# GOAL OF THE EXERCISE
Could you transcribe every record below exactly as it stands?

# PROVIDED MATERIAL
********************
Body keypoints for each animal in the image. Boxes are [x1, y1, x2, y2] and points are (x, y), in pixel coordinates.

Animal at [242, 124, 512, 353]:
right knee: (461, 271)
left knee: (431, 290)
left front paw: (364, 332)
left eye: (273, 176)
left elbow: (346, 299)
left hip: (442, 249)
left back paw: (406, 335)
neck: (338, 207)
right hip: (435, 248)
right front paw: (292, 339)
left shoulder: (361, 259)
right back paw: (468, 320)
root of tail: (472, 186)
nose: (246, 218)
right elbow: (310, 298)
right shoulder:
********************
# RESPONSE AREA
Body keypoints for each animal in the image. Boxes are [x1, y1, x2, y2] and points are (x, y), in pixel coordinates.

Animal at [242, 124, 512, 353]:
right knee: (461, 271)
left knee: (431, 290)
left front paw: (364, 332)
left eye: (273, 176)
left elbow: (346, 299)
left hip: (442, 249)
left back paw: (406, 335)
neck: (338, 207)
right hip: (435, 248)
right front paw: (292, 339)
left shoulder: (361, 259)
right back paw: (468, 320)
root of tail: (472, 186)
nose: (246, 218)
right elbow: (310, 298)
right shoulder:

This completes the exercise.